*** MATERIAL PROVIDED Section Begins ***

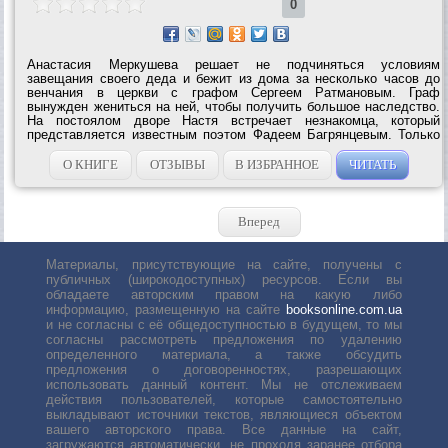
0
Анастасия Меркушева решает не подчиняться условиям
завещания своего деда и бежит из дома за несколько часов до
венчания в цepкви с графом Сергеем Ратмановым. Граф
вынужден жениться на ней, чтобы получить большое наследство.
На постоялом дворе Настя встречает незнакомца, который
представляется известным поэтом Фадеем Багрянцевым. Только
ли желание оградить Настю от грядущих несчастий заставляет
поэта отправиться вслед за ней, а...
О КНИГЕ
ОТЗЫВЫ
В ИЗБРАННОЕ
ЧИТАТЬ
Вперед
Материалы, присутствующие на сайте, получены с
публичных (широкодоступных) ресурсов. Если вы
обладаете авторским правом на какую либо
информацию, размещенную на сайте
booksonline.com.ua
и не согласны с её общедоступностью в будущем, то мы
согласны рассмотреть предложения по удалению
определенного материала, а также обсудить
предложения о договоренностях, разрешающих
использовать данный контент. Мы не отслеживаем
действия пользователей, которые самостоятельно
выкладывают источники текстов, являющиеся объектом
вашего авторского права. Все данные на сайт,
загружаются автоматически, не проходя заранее отбора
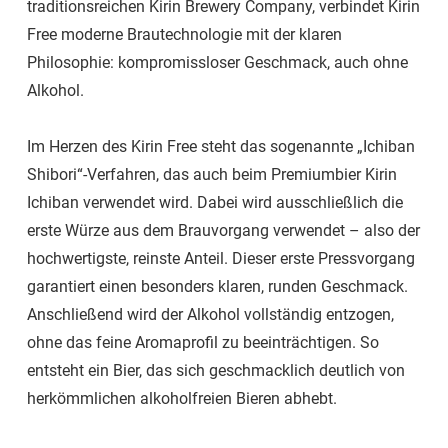
traditionsreichen Kirin Brewery Company, verbindet Kirin
Free moderne Brautechnologie mit der klaren
Philosophie: kompromissloser Geschmack, auch ohne
Alkohol.
Im Herzen des Kirin Free steht das sogenannte „Ichiban
Shibori“-Verfahren, das auch beim Premiumbier Kirin
Ichiban verwendet wird. Dabei wird ausschließlich die
erste Würze aus dem Brauvorgang verwendet – also der
hochwertigste, reinste Anteil. Dieser erste Pressvorgang
garantiert einen besonders klaren, runden Geschmack.
Anschließend wird der Alkohol vollständig entzogen,
ohne das feine Aromaprofil zu beeinträchtigen. So
entsteht ein Bier, das sich geschmacklich deutlich von
herkömmlichen alkoholfreien Bieren abhebt.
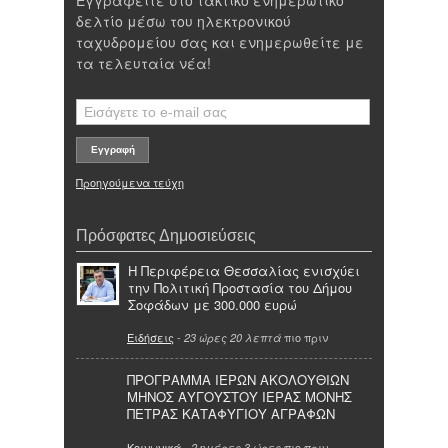
Εγγραφείτε στο τακτικό ενημερωτικό
δελτίο μέσω του ηλεκτρονικού
ταχυδρομείου σας και ενημερωθείτε με
τα τελευταία νέα!
Προηγούμενα τεύχη
Πρόσφατες Δημοσιεύσεις
Η Περιφέρεια Θεσσαλίας ενισχύει
την Πολιτική Προστασία του Δήμου
Σοφάδων με 300.000 ευρώ
Ειδήσεις
-
πιο πριν
23 ώρες 20 λεπτά
ΠΡΟΓΡΑΜΜΑ ΙΕΡΩΝ ΑΚΟΛΟΥΘΙΩΝ
ΜΗΝΟΣ ΑΥΓΟΥΣΤΟΥ ΙΕΡΑΣ ΜΟΝΗΣ
ΠΕΤΡΑΣ ΚΑΤΑΦΥΓΙΟΥ ΑΓΡΑΦΩΝ
Κοινωνικά
-
πιο πριν
2 ημέρες 3 ώρες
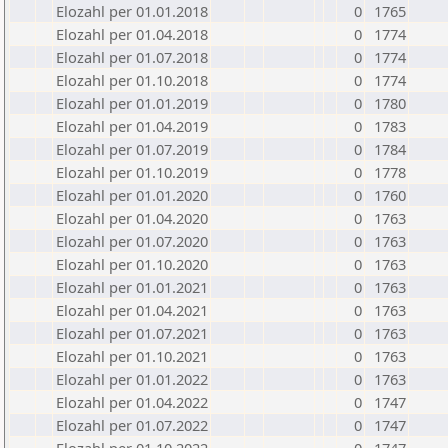
Elozahl per 01.01.2018
0
1765
Elozahl per 01.04.2018
0
1774
Elozahl per 01.07.2018
0
1774
Elozahl per 01.10.2018
0
1774
Elozahl per 01.01.2019
0
1780
Elozahl per 01.04.2019
0
1783
Elozahl per 01.07.2019
0
1784
Elozahl per 01.10.2019
0
1778
Elozahl per 01.01.2020
0
1760
Elozahl per 01.04.2020
0
1763
Elozahl per 01.07.2020
0
1763
Elozahl per 01.10.2020
0
1763
Elozahl per 01.01.2021
0
1763
Elozahl per 01.04.2021
0
1763
Elozahl per 01.07.2021
0
1763
Elozahl per 01.10.2021
0
1763
Elozahl per 01.01.2022
0
1763
Elozahl per 01.04.2022
0
1747
Elozahl per 01.07.2022
0
1747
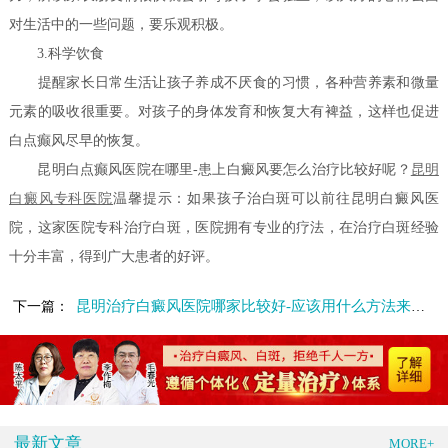
对生活中的一些问题，要乐观积极。
3.科学饮食
提醒家长日常生活让孩子养成不厌食的习惯，各种营养素和微量
元素的吸收很重要。对孩子的身体发育和恢复大有裨益，这样也促进
白点癫风尽早的恢复。
昆明白点癫风医院在哪里-患上白癜风要怎么治疗比较好呢？
昆明
白癜风专科医院
温馨提示：如果孩子治白斑可以前往昆明白癜风医
院，这家医院专科治疗白斑，医院拥有专业的疗法，在治疗白斑经验
十分丰富，得到广大患者的好评。
昆明治疗白癜风医院哪家比较好-应该用什么方法来治疗白癜风呢
下一篇：
最新文章
MORE+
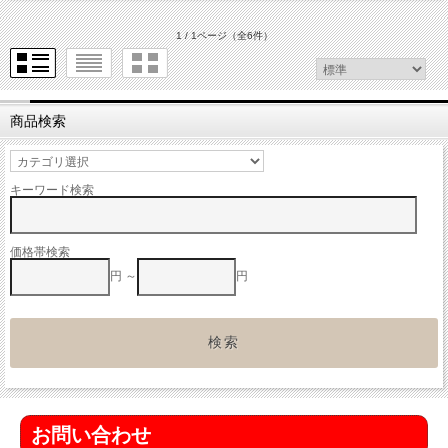
1 / 1ページ
（全6件）
商品検索
キーワード検索
価格帯検索
円 ～
円
お問い合わせ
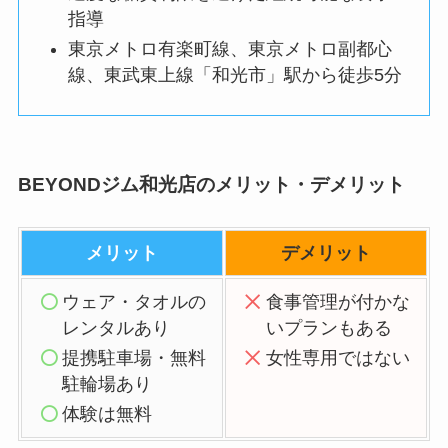
指導
東京メトロ有楽町線、東京メトロ副都心
線、東武東上線「和光市」駅から徒歩5分
BEYONDジム和光店のメリット・デメリット
メリット
デメリット
ウェア・タオルの
食事管理が付かな
レンタルあり
いプランもある
提携駐車場・無料
女性専用ではない
駐輪場あり
体験は無料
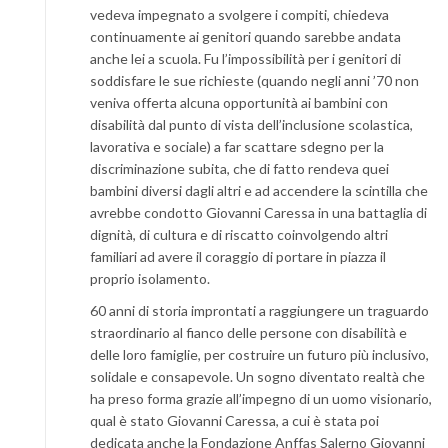
vedeva impegnato a svolgere i compiti, chiedeva
continuamente ai genitori quando sarebbe andata
anche lei a scuola. Fu l’impossibilità per i genitori di
soddisfare le sue richieste (quando negli anni ’70 non
veniva offerta alcuna opportunità ai bambini con
disabilità dal punto di vista dell’inclusione scolastica,
lavorativa e sociale) a far scattare sdegno per la
discriminazione subita, che di fatto rendeva quei
bambini diversi dagli altri e ad accendere la scintilla che
avrebbe condotto Giovanni Caressa in una battaglia di
dignità, di cultura e di riscatto coinvolgendo altri
familiari ad avere il coraggio di portare in piazza il
proprio isolamento.
60 anni di storia improntati a raggiungere un traguardo
straordinario al fianco delle persone con disabilità e
delle loro famiglie, per costruire un futuro più inclusivo,
solidale e consapevole. Un sogno diventato realtà che
ha preso forma grazie all’impegno di un uomo visionario,
qual è stato Giovanni Caressa, a cui è stata poi
dedicata anche la Fondazione Anffas Salerno Giovanni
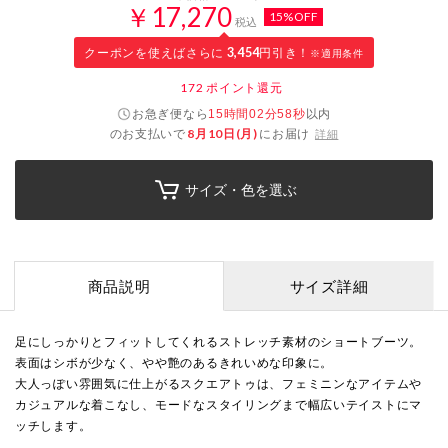
￥17,270
15%OFF
税込
クーポンを使えばさらに
3,454
円引き！
※適用条件
172
ポイント還元
お急ぎ便なら
以内
15時間02分57秒
のお支払いで
8月10日(月)
にお届け
詳細
サイズ・色を選ぶ
商品説明
サイズ詳細
足にしっかりとフィットしてくれるストレッチ素材のショートブーツ。
表面はシボが少なく、やや艶のあるきれいめな印象に。
大人っぽい雰囲気に仕上がるスクエアトゥは、フェミニンなアイテムや
カジュアルな着こなし、モードなスタイリングまで幅広いテイストにマ
ッチします。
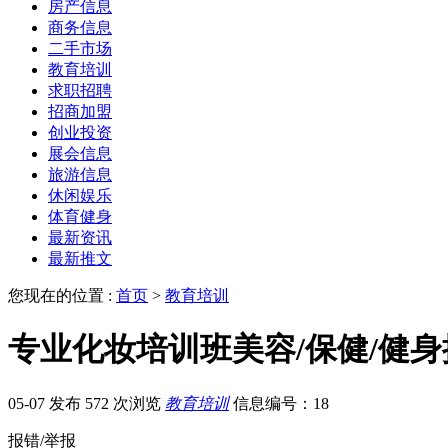
房产信息
商务信息
二手市场
教育培训
求职招聘
招商加盟
创业投资
展会信息
旅游信息
休闲娱乐
体育健身
最新资讯
最新推文
您现在的位置 :
首页
>
教育培训
专业化妆培训班美容/保健/健
05-07 发布
572 次浏览
教育培训
信息编号：18
报错/举报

*** MATERIAL PROVIDED Section Ends ***

THE TASK »
Return every line from the records above that holds the word "Free".

YOUR SOLUTION »
Free moderne Brautechnologie mit der klaren
Im Herzen des Kirin Free steht das sogenannte „Ichiban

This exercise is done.